Few-shot dataset JSONL

podcast rss-examples and podcast cms-examples write JSONL files where each line is a JSON object. The format uses version: 1 for the current schema.

Shared fields

  • version (int): schema version, currently 1.

  • source (string): rss or cms.

  • example_id (string): stable id prefixed by the source, for example rss_<hash> or cms_<hash>.

  • input (string): prompt input text containing Title: ... and optional Summary: ....

  • output (string): normalized HTML used for few-shot prompting.

  • title (string): episode title.

  • summary (string or null): episode summary.

  • link (string or null): public episode URL.

  • published (string or null): publication timestamp as provided by the source.

RSS-only fields

  • description_html (string): normalized HTML from the RSS <description> or <content:encoded> tag.

  • guid (string or null): RSS GUID.

  • feed_url (string): RSS feed URL used to fetch the data.

CMS-only fields

  • description_html (string or null): normalized HTML from the CMS description field.

  • shownotes_html (string or null): normalized HTML from the CMS shownotes field.

  • tags (list of strings): tags or categories for the episode.

  • slug (string or null): page slug.

  • page_id (string or null): CMS page id.

  • api_url (string): API URL used to fetch the data.

Example record

{"api_url":"https://example.com/api/v2/pages/?type=podcast.EpisodePage","description_html":null,"example_id":"cms_ab12cd34ef56","input":"Title: Episode Title\nSummary: Short summary.","link":"https://example.com/episodes/episode-title/","output":"<p>Show notes</p>","page_id":"123","published":"2024-05-01T10:00:00Z","shownotes_html":"<p>Show notes</p>","slug":"episode-title","source":"cms","summary":"Short summary.","tags":["automation","podcasting"],"title":"Episode Title","version":1}

Collected data:
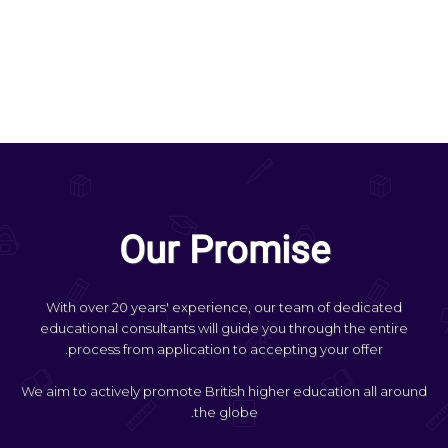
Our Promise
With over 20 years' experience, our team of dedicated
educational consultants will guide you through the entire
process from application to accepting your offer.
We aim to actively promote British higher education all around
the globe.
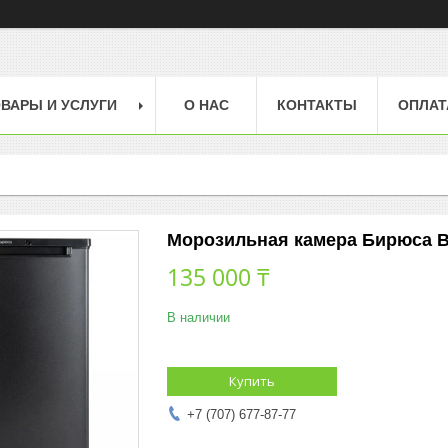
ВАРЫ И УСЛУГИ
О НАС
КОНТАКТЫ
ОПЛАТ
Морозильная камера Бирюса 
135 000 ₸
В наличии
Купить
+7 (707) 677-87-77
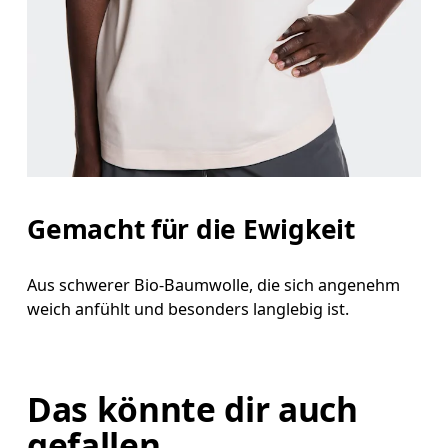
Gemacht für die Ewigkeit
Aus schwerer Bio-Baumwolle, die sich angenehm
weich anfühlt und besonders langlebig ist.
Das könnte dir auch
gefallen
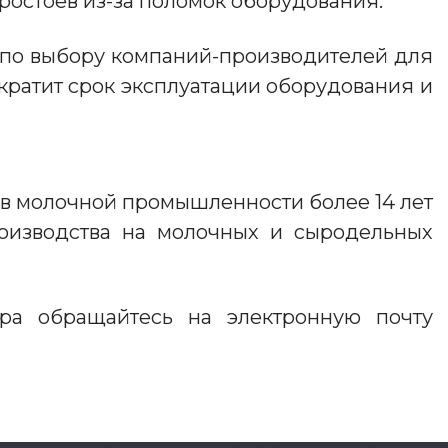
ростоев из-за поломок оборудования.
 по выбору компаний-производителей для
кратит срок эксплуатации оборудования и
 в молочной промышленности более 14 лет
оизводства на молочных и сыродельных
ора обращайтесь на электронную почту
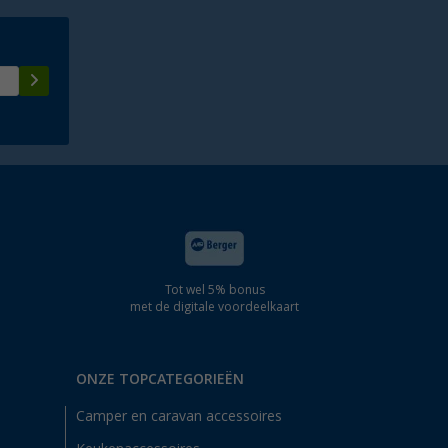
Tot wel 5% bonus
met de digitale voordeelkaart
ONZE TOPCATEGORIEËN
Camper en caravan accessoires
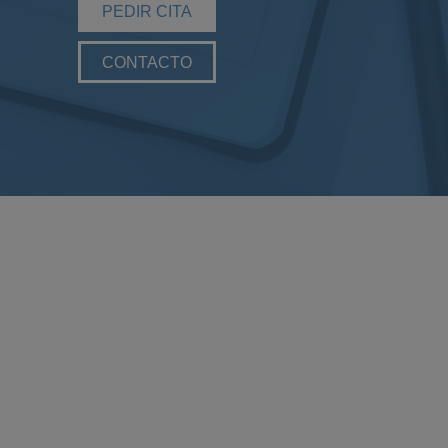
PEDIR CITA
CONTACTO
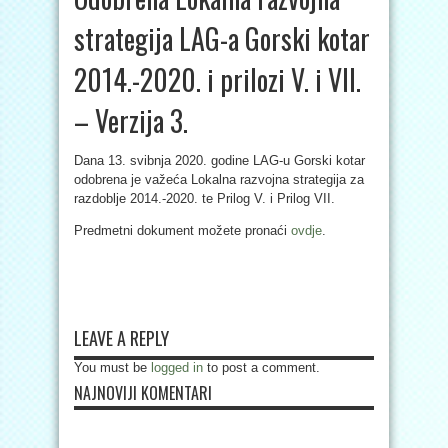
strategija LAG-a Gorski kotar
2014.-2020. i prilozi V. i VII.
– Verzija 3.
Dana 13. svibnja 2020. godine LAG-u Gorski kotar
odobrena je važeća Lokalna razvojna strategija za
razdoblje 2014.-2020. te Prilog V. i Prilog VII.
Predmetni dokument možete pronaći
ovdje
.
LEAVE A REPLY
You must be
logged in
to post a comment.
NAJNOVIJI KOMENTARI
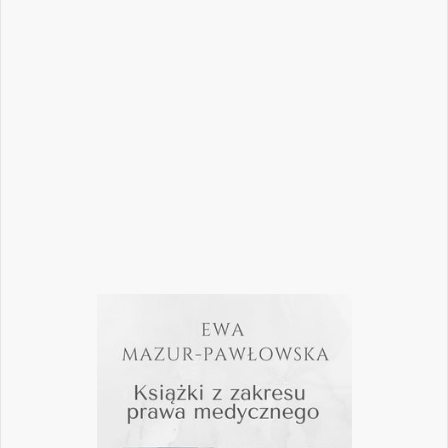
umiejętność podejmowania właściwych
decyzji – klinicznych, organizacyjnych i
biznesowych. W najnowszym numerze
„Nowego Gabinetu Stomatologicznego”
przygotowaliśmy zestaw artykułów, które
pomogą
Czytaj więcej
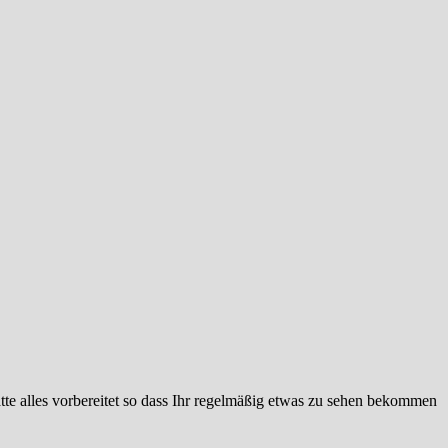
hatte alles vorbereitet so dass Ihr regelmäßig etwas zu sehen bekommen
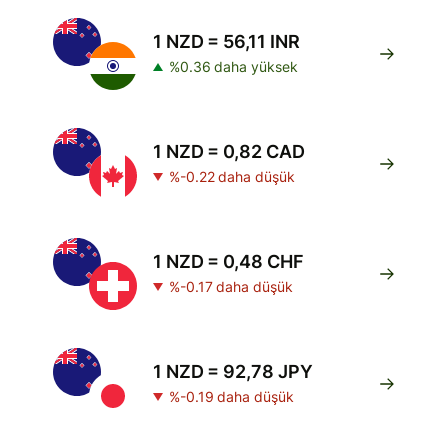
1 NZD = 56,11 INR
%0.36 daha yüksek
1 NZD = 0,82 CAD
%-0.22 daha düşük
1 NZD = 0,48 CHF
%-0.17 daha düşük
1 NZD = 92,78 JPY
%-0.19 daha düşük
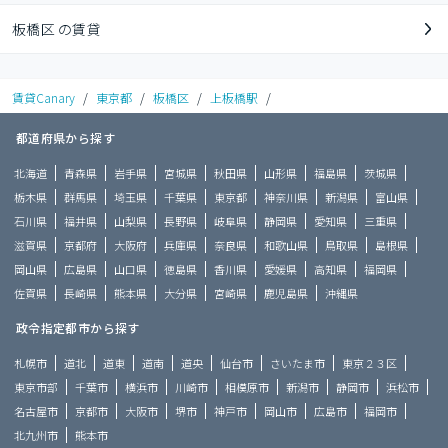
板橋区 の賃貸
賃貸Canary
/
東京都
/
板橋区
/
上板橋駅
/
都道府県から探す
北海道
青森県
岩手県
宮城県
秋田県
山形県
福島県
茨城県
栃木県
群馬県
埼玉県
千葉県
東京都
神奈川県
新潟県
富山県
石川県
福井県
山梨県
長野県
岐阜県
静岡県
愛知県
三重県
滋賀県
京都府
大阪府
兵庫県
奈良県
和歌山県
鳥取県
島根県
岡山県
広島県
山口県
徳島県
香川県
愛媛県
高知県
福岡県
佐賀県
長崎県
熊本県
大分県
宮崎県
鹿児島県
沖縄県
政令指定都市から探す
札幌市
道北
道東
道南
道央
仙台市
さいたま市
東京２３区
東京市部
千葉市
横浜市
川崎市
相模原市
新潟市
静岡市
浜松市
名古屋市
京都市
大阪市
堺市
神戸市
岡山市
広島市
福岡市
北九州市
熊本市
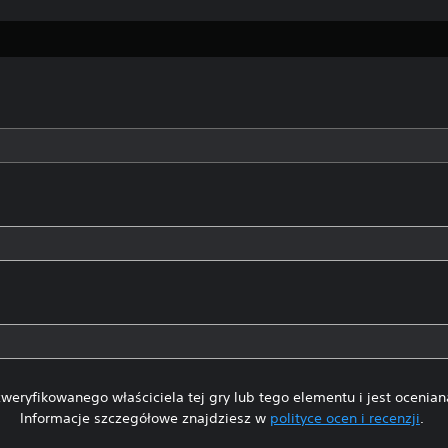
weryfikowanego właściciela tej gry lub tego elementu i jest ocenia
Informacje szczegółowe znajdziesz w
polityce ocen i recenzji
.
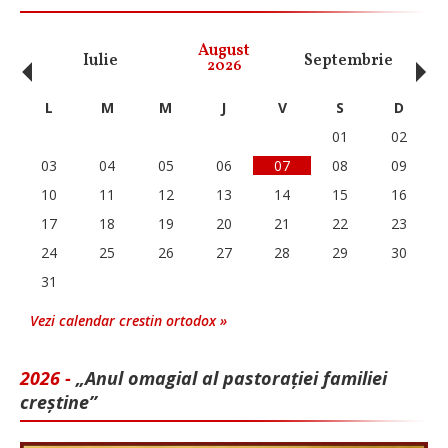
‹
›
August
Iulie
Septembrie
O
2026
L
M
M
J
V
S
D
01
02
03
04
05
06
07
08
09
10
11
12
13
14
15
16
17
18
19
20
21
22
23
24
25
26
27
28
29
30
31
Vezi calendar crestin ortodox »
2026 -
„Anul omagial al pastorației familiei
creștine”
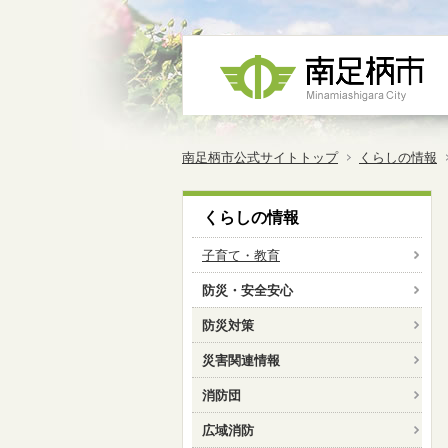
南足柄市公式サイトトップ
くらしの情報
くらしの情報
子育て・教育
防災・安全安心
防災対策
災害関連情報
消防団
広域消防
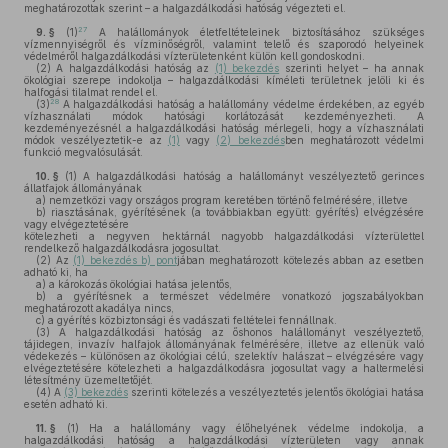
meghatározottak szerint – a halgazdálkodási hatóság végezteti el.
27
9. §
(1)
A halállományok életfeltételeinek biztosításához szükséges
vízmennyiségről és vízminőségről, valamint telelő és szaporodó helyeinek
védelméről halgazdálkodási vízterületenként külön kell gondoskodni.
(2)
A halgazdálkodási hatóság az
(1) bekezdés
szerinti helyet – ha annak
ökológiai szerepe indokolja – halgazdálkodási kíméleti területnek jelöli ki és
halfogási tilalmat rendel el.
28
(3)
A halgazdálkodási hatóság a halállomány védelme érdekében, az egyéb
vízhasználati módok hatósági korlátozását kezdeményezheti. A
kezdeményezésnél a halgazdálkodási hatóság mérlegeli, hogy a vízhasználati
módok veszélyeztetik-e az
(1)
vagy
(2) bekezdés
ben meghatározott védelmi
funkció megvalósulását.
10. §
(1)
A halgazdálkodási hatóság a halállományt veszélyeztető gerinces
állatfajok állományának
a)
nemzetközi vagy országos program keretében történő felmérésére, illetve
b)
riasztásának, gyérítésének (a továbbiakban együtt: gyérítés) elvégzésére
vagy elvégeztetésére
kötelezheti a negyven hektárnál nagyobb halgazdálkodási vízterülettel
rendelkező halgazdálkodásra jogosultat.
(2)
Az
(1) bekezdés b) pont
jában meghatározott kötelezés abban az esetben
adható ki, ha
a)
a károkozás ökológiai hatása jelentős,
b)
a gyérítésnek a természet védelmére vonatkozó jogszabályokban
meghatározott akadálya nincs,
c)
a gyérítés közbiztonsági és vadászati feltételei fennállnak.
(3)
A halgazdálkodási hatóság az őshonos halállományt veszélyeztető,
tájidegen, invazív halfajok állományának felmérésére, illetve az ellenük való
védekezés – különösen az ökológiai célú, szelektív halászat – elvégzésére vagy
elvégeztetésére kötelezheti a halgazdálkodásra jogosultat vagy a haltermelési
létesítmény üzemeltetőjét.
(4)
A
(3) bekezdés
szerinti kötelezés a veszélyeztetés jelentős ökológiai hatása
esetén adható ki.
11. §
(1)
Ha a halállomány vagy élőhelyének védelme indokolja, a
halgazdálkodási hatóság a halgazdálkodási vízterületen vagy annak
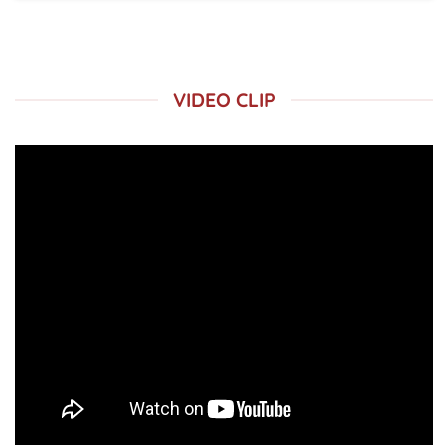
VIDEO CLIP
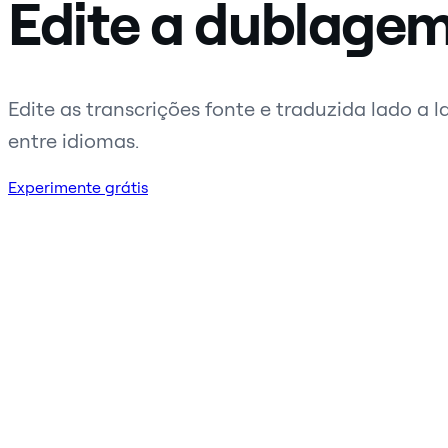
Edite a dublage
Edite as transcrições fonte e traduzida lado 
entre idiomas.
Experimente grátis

● **To-do item**: Reproduce verbatim the passage of the JSONL format description from "Shared fields" up to and including "for few-shot prompting.".

● **Problem solution**:
Shared fields

  • version (int): schema version, currently 1.

  • source (string): rss or cms.

  • example_id (string): stable id prefixed by the source, for example rss_<hash> or cms_<hash>.

  • input (string): prompt input text containing Title: ... and optional Summary: ....

  • output (string): normalized HTML used for few-shot prompting.